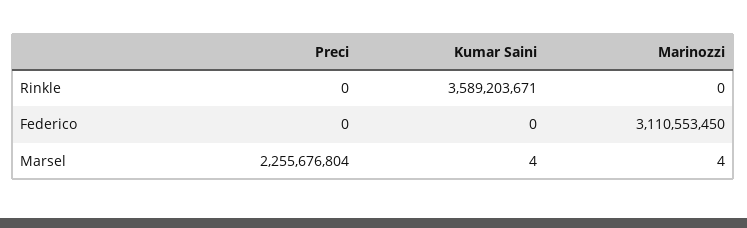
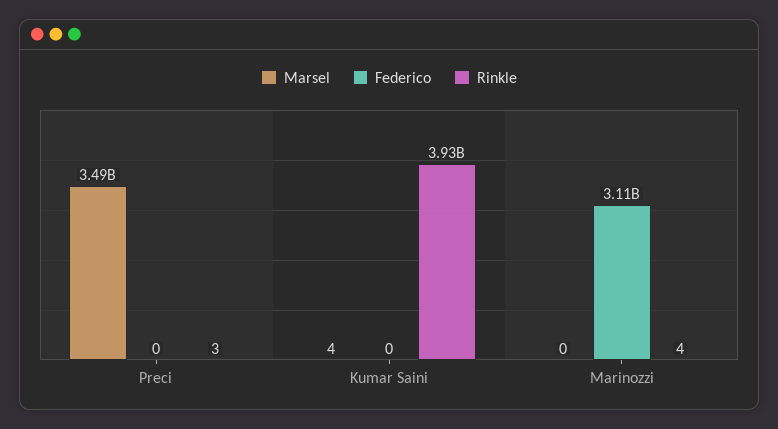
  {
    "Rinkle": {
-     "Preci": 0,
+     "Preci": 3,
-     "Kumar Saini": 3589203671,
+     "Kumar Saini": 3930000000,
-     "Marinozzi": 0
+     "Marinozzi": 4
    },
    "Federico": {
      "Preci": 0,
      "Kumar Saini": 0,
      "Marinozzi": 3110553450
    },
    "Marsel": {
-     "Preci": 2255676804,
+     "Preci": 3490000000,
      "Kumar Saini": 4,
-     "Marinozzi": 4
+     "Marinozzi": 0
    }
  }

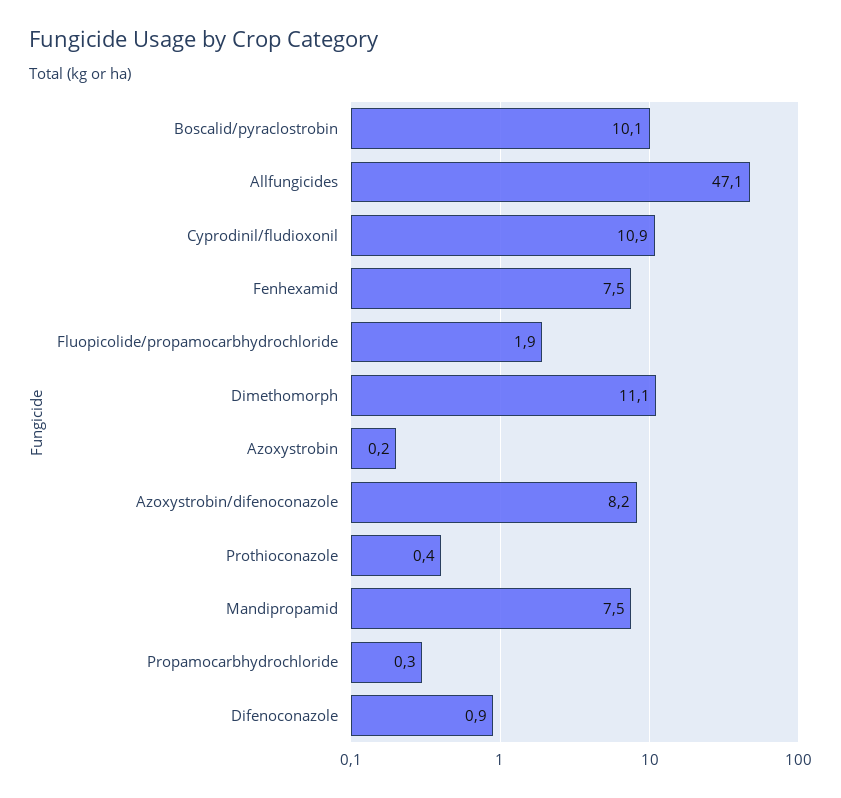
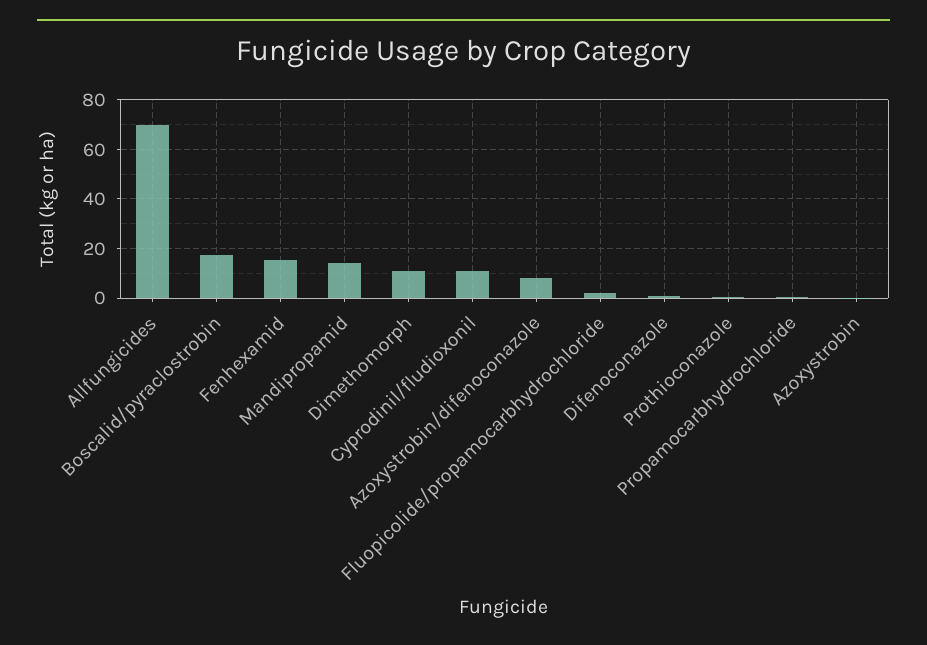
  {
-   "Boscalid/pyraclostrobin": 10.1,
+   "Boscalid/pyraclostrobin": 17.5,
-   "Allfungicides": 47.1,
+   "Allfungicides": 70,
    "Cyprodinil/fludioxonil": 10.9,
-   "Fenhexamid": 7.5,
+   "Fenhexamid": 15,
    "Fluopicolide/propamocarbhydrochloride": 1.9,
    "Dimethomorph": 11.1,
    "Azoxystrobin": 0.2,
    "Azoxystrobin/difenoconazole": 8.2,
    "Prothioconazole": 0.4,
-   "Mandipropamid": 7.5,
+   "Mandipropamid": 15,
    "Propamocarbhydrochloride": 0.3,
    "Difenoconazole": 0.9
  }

——————

> _Written task_: Drop the pictures, then write out everything else in the records exactly.

> _Task result_:
  {
    "Rinkle": {
-     "Preci": 0,
+     "Preci": 3,
-     "Kumar Saini": 3589203671,
+     "Kumar Saini": 3930000000,
-     "Marinozzi": 0
+     "Marinozzi": 4
    },
    "Federico": {
      "Preci": 0,
      "Kumar Saini": 0,
      "Marinozzi": 3110553450
    },
    "Marsel": {
-     "Preci": 2255676804,
+     "Preci": 3490000000,
      "Kumar Saini": 4,
-     "Marinozzi": 4
+     "Marinozzi": 0
    }
  }

  {
-   "Boscalid/pyraclostrobin": 10.1,
+   "Boscalid/pyraclostrobin": 17.5,
-   "Allfungicides": 47.1,
+   "Allfungicides": 70,
    "Cyprodinil/fludioxonil": 10.9,
-   "Fenhexamid": 7.5,
+   "Fenhexamid": 15,
    "Fluopicolide/propamocarbhydrochloride": 1.9,
    "Dimethomorph": 11.1,
    "Azoxystrobin": 0.2,
    "Azoxystrobin/difenoconazole": 8.2,
    "Prothioconazole": 0.4,
-   "Mandipropamid": 7.5,
+   "Mandipropamid": 15,
    "Propamocarbhydrochloride": 0.3,
    "Difenoconazole": 0.9
  }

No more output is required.